[Stored data entries]
_ _ _

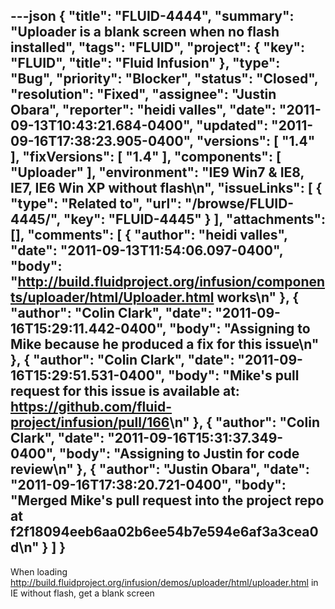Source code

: ---json
{
  "title": "FLUID-4444",
  "summary": "Uploader is a blank screen when no flash installed",
  "tags": "FLUID",
  "project": {
    "key": "FLUID",
    "title": "Fluid Infusion"
  },
  "type": "Bug",
  "priority": "Blocker",
  "status": "Closed",
  "resolution": "Fixed",
  "assignee": "Justin Obara",
  "reporter": "heidi valles",
  "date": "2011-09-13T10:43:21.684-0400",
  "updated": "2011-09-16T17:38:23.905-0400",
  "versions": [
    "1.4"
  ],
  "fixVersions": [
    "1.4"
  ],
  "components": [
    "Uploader"
  ],
  "environment": "IE9 Win7 & IE8, IE7, IE6 Win XP without flash\n",
  "issueLinks": [
    {
      "type": "Related to",
      "url": "/browse/FLUID-4445/",
      "key": "FLUID-4445"
    }
  ],
  "attachments": [],
  "comments": [
    {
      "author": "heidi valles",
      "date": "2011-09-13T11:54:06.097-0400",
      "body": "<http://build.fluidproject.org/infusion/components/uploader/html/Uploader.html>   works\n"
    },
    {
      "author": "Colin Clark",
      "date": "2011-09-16T15:29:11.442-0400",
      "body": "Assigning to Mike because he produced a fix for this issue\n"
    },
    {
      "author": "Colin Clark",
      "date": "2011-09-16T15:29:51.531-0400",
      "body": "Mike's pull request for this issue is available at: <https://github.com/fluid-project/infusion/pull/166>\n"
    },
    {
      "author": "Colin Clark",
      "date": "2011-09-16T15:31:37.349-0400",
      "body": "Assigning to Justin for code review\n"
    },
    {
      "author": "Justin Obara",
      "date": "2011-09-16T17:38:20.721-0400",
      "body": "Merged Mike's pull request into the project repo at f2f18094eeb6aa02b6ee54b7e594e6af3a3cea0d\n"
    }
  ]
}
---
When loading <http://build.fluidproject.org/infusion/demos/uploader/html/uploader.html> in IE without flash, get a blank screen

        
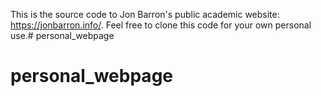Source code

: This is the source code to Jon Barron's public academic website: https://jonbarron.info/. Feel free to clone this code for your own personal use.# personal_webpage
# personal_webpage

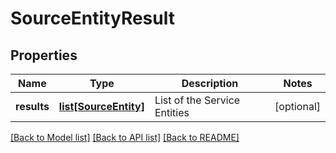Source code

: # SourceEntityResult

## Properties
Name | Type | Description | Notes
------------ | ------------- | ------------- | -------------
**results** | [**list[SourceEntity]**](SourceEntity.md) | List of the Service Entities | [optional] 

[[Back to Model list]](../README.md#documentation-for-models) [[Back to API list]](../README.md#documentation-for-api-endpoints) [[Back to README]](../README.md)

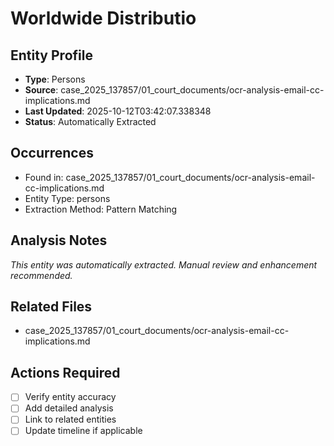 # Worldwide Distributio

## Entity Profile
- **Type**: Persons
- **Source**: case_2025_137857/01_court_documents/ocr-analysis-email-cc-implications.md
- **Last Updated**: 2025-10-12T03:42:07.338348
- **Status**: Automatically Extracted

## Occurrences
- Found in: case_2025_137857/01_court_documents/ocr-analysis-email-cc-implications.md
- Entity Type: persons
- Extraction Method: Pattern Matching

## Analysis Notes
*This entity was automatically extracted. Manual review and enhancement recommended.*

## Related Files
- case_2025_137857/01_court_documents/ocr-analysis-email-cc-implications.md

## Actions Required
- [ ] Verify entity accuracy
- [ ] Add detailed analysis
- [ ] Link to related entities
- [ ] Update timeline if applicable
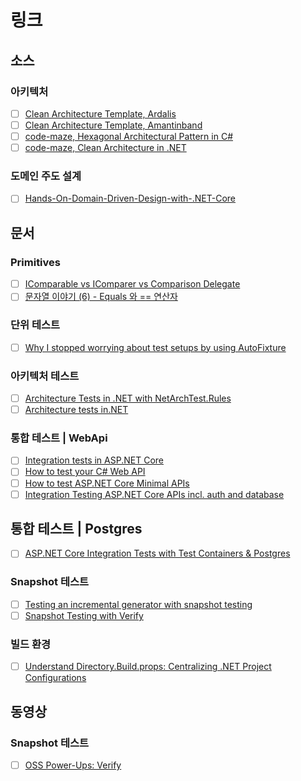 # 링크

## 소스
### 아키텍처
- [ ] [Clean Architecture Template, Ardalis](https://github.com/ardalis/CleanArchitecture)
- [ ] [Clean Architecture Template, Amantinband](https://github.com/amantinband/clean-architecture)
- [ ] [code-maze, Hexagonal Architectural Pattern in C#](https://code-maze.com/csharp-hexagonal-architectural-pattern/)
- [ ] [code-maze, Clean Architecture in .NET](https://code-maze.com/dotnet-clean-architecture/)

### 도메인 주도 설계
- [ ] [Hands-On-Domain-Driven-Design-with-.NET-Core](https://github.com/PacktPublishing/Hands-On-Domain-Driven-Design-with-.NET-Core/tree/master)


## 문서
### Primitives
- [ ] [IComparable vs IComparer vs Comparison Delegate](https://code-maze.com/csharp-icomparable-icomparer-comparison-delegate/)
- [ ] [문자열 이야기 (6) - Equals 와 == 연산자](http://www.simpleisbest.net/archive/2005/08/17/206.aspx)

### 단위 테스트
- [ ] [Why I stopped worrying about test setups by using AutoFixture](https://timdeschryver.dev/blog/why-i-stopped-worrying-about-test-setups-by-using-autofixture#conclusion)

### 아키텍처 테스트
- [ ] [Architecture Tests in .NET with NetArchTest.Rules](https://code-maze.com/csharp-architecture-tests-with-netarchtest-rules)
- [ ] [Architecture tests in.NET](https://medium.com/@v.cheshmy/architecture-tests-in-net-d95192faf2dd)

### 통합 테스트 | WebApi
- [ ] [Integration tests in ASP.NET Core](https://learn.microsoft.com/en-us/aspnet/core/test/integration-tests?view=aspnetcore-8.0)
- [ ] [How to test your C# Web API](https://timdeschryver.dev/blog/how-to-test-your-csharp-web-api)
- [ ] [How to test ASP.NET Core Minimal APIs](https://www.twilio.com/blog/test-aspnetcore-minimal-apis)
- [ ] [Integration Testing ASP.NET Core APIs incl. auth and database](https://www.fearofoblivion.com/asp-net-core-integration-testing)

## 통합 테스트 | Postgres
- [ ] [ASP.NET Core Integration Tests with Test Containers & Postgres](https://www.azureblue.io/asp-net-core-integration-tests-with-test-containers-and-postgres/)


### Snapshot 테스트
- [ ] [Testing an incremental generator with snapshot testing](https://andrewlock.net/creating-a-source-generator-part-2-testing-an-incremental-generator-with-snapshot-testing/)
- [ ] [Snapshot Testing with Verify](https://www.danclarke.com/snapshot-testing-with-verify)

### 빌드 환경
- [ ] [Understand Directory.Build.props: Centralizing .NET Project Configurations](https://blog.ndepend.com/directory-build-props/)


## 동영상
### Snapshot 테스트
- [ ] [OSS Power-Ups: Verify](https://www.youtube.com/watch?v=4ZrNoB_wdYU)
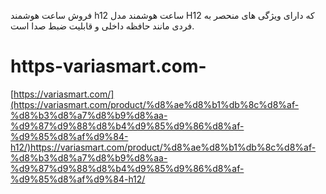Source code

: 
فروش ساعت هوشمند h12 
ساعت هوشمند مدل H12 که دارای ویژگی های منحصر به فردی مانند حافظه داخلی و قابلیت ضبط صدا است. 
# https-variasmart.com-
[https://variasmart.com/](https://variasmart.com/product/%d8%ae%d8%b1%db%8c%d8%af-%d8%b3%d8%a7%d8%b9%d8%aa-%d9%87%d9%88%d8%b4%d9%85%d9%86%d8%af-%d9%85%d8%af%d9%84-h12/)https://variasmart.com/product/%d8%ae%d8%b1%db%8c%d8%af-%d8%b3%d8%a7%d8%b9%d8%aa-%d9%87%d9%88%d8%b4%d9%85%d9%86%d8%af-%d9%85%d8%af%d9%84-h12/
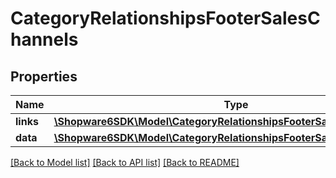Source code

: # CategoryRelationshipsFooterSalesChannels

## Properties
Name | Type | Description | Notes
------------ | ------------- | ------------- | -------------
**links** | [**\Shopware6SDK\Model\CategoryRelationshipsFooterSalesChannelsLinks**](CategoryRelationshipsFooterSalesChannelsLinks.md) |  | [optional] 
**data** | [**\Shopware6SDK\Model\CategoryRelationshipsFooterSalesChannelsData[]**](CategoryRelationshipsFooterSalesChannelsData.md) |  | [optional] 

[[Back to Model list]](../../README.md#documentation-for-models) [[Back to API list]](../../README.md#documentation-for-api-endpoints) [[Back to README]](../../README.md)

_ _ _

» What you are asked to do: Exactly as they stand, the entries must be written out again, pictures excluded.

» Task output:
Source code

: ---json
{
  "title": "FLUID-4444",
  "summary": "Uploader is a blank screen when no flash installed",
  "tags": "FLUID",
  "project": {
    "key": "FLUID",
    "title": "Fluid Infusion"
  },
  "type": "Bug",
  "priority": "Blocker",
  "status": "Closed",
  "resolution": "Fixed",
  "assignee": "Justin Obara",
  "reporter": "heidi valles",
  "date": "2011-09-13T10:43:21.684-0400",
  "updated": "2011-09-16T17:38:23.905-0400",
  "versions": [
    "1.4"
  ],
  "fixVersions": [
    "1.4"
  ],
  "components": [
    "Uploader"
  ],
  "environment": "IE9 Win7 & IE8, IE7, IE6 Win XP without flash\n",
  "issueLinks": [
    {
      "type": "Related to",
      "url": "/browse/FLUID-4445/",
      "key": "FLUID-4445"
    }
  ],
  "attachments": [],
  "comments": [
    {
      "author": "heidi valles",
      "date": "2011-09-13T11:54:06.097-0400",
      "body": "<http://build.fluidproject.org/infusion/components/uploader/html/Uploader.html>   works\n"
    },
    {
      "author": "Colin Clark",
      "date": "2011-09-16T15:29:11.442-0400",
      "body": "Assigning to Mike because he produced a fix for this issue\n"
    },
    {
      "author": "Colin Clark",
      "date": "2011-09-16T15:29:51.531-0400",
      "body": "Mike's pull request for this issue is available at: <https://github.com/fluid-project/infusion/pull/166>\n"
    },
    {
      "author": "Colin Clark",
      "date": "2011-09-16T15:31:37.349-0400",
      "body": "Assigning to Justin for code review\n"
    },
    {
      "author": "Justin Obara",
      "date": "2011-09-16T17:38:20.721-0400",
      "body": "Merged Mike's pull request into the project repo at f2f18094eeb6aa02b6ee54b7e594e6af3a3cea0d\n"
    }
  ]
}
---
When loading <http://build.fluidproject.org/infusion/demos/uploader/html/uploader.html> in IE without flash, get a blank screen

        
Source code

: This is the source code to Jon Barron's public academic website: https://jonbarron.info/. Feel free to clone this code for your own personal use.# personal_webpage
# personal_webpage

Source code

: # SourceEntityResult

## Properties
Name | Type | Description | Notes
------------ | ------------- | ------------- | -------------
**results** | [**list[SourceEntity]**](SourceEntity.md) | List of the Service Entities | [optional] 

[[Back to Model list]](../README.md#documentation-for-models) [[Back to API list]](../README.md#documentation-for-api-endpoints) [[Back to README]](../README.md)

 # Worldwide Distributio

## Entity Profile
- **Type**: Persons
- **Source**: case_2025_137857/01_court_documents/ocr-analysis-email-cc-implications.md
- **Last Updated**: 2025-10-12T03:42:07.338348
- **Status**: Automatically Extracted

## Occurrences
- Found in: case_2025_137857/01_court_documents/ocr-analysis-email-cc-implications.md
- Entity Type: persons
- Extraction Method: Pattern Matching

## Analysis Notes
*This entity was automatically extracted. Manual review and enhancement recommended.*

## Related Files
- case_2025_137857/01_court_documents/ocr-analysis-email-cc-implications.md

## Actions Required
- [ ] Verify entity accuracy
- [ ] Add detailed analysis
- [ ] Link to related entities
- [ ] Update timeline if applicable
 # 링크

## 소스
### 아키텍처
- [ ] [Clean Architecture Template, Ardalis](https://github.com/ardalis/CleanArchitecture)
- [ ] [Clean Architecture Template, Amantinband](https://github.com/amantinband/clean-architecture)
- [ ] [code-maze, Hexagonal Architectural Pattern in C#](https://code-maze.com/csharp-hexagonal-architectural-pattern/)
- [ ] [code-maze, Clean Architecture in .NET](https://code-maze.com/dotnet-clean-architecture/)

### 도메인 주도 설계
- [ ] [Hands-On-Domain-Driven-Design-with-.NET-Core](https://github.com/PacktPublishing/Hands-On-Domain-Driven-Design-with-.NET-Core/tree/master)


## 문서
### Primitives
- [ ] [IComparable vs IComparer vs Comparison Delegate](https://code-maze.com/csharp-icomparable-icomparer-comparison-delegate/)
- [ ] [문자열 이야기 (6) - Equals 와 == 연산자](http://www.simpleisbest.net/archive/2005/08/17/206.aspx)

### 단위 테스트
- [ ] [Why I stopped worrying about test setups by using AutoFixture](https://timdeschryver.dev/blog/why-i-stopped-worrying-about-test-setups-by-using-autofixture#conclusion)

### 아키텍처 테스트
- [ ] [Architecture Tests in .NET with NetArchTest.Rules](https://code-maze.com/csharp-architecture-tests-with-netarchtest-rules)
- [ ] [Architecture tests in.NET](https://medium.com/@v.cheshmy/architecture-tests-in-net-d95192faf2dd)

### 통합 테스트 | WebApi
- [ ] [Integration tests in ASP.NET Core](https://learn.microsoft.com/en-us/aspnet/core/test/integration-tests?view=aspnetcore-8.0)
- [ ] [How to test your C# Web API](https://timdeschryver.dev/blog/how-to-test-your-csharp-web-api)
- [ ] [How to test ASP.NET Core Minimal APIs](https://www.twilio.com/blog/test-aspnetcore-minimal-apis)
- [ ] [Integration Testing ASP.NET Core APIs incl. auth and database](https://www.fearofoblivion.com/asp-net-core-integration-testing)

## 통합 테스트 | Postgres
- [ ] [ASP.NET Core Integration Tests with Test Containers & Postgres](https://www.azureblue.io/asp-net-core-integration-tests-with-test-containers-and-postgres/)


### Snapshot 테스트
- [ ] [Testing an incremental generator with snapshot testing](https://andrewlock.net/creating-a-source-generator-part-2-testing-an-incremental-generator-with-snapshot-testing/)
- [ ] [Snapshot Testing with Verify](https://www.danclarke.com/snapshot-testing-with-verify)

### 빌드 환경
- [ ] [Understand Directory.Build.props: Centralizing .NET Project Configurations](https://blog.ndepend.com/directory-build-props/)


## 동영상
### Snapshot 테스트
- [ ] [OSS Power-Ups: Verify](https://www.youtube.com/watch?v=4ZrNoB_wdYU)
Source code

: 
فروش ساعت هوشمند h12 
ساعت هوشمند مدل H12 که دارای ویژگی های منحصر به فردی مانند حافظه داخلی و قابلیت ضبط صدا است. 
# https-variasmart.com-
[https://variasmart.com/](https://variasmart.com/product/%d8%ae%d8%b1%db%8c%d8%af-%d8%b3%d8%a7%d8%b9%d8%aa-%d9%87%d9%88%d8%b4%d9%85%d9%86%d8%af-%d9%85%d8%af%d9%84-h12/)https://variasmart.com/product/%d8%ae%d8%b1%db%8c%d8%af-%d8%b3%d8%a7%d8%b9%d8%aa-%d9%87%d9%88%d8%b4%d9%85%d9%86%d8%af-%d9%85%d8%af%d9%84-h12/
Source code

: # CategoryRelationshipsFooterSalesChannels

## Properties
Name | Type | Description | Notes
------------ | ------------- | ------------- | -------------
**links** | [**\Shopware6SDK\Model\CategoryRelationshipsFooterSalesChannelsLinks**](CategoryRelationshipsFooterSalesChannelsLinks.md) |  | [optional] 
**data** | [**\Shopware6SDK\Model\CategoryRelationshipsFooterSalesChannelsData[]**](CategoryRelationshipsFooterSalesChannelsData.md) |  | [optional] 

[[Back to Model list]](../../README.md#documentation-for-models) [[Back to API list]](../../README.md#documentation-for-api-endpoints) [[Back to README]](../../README.md)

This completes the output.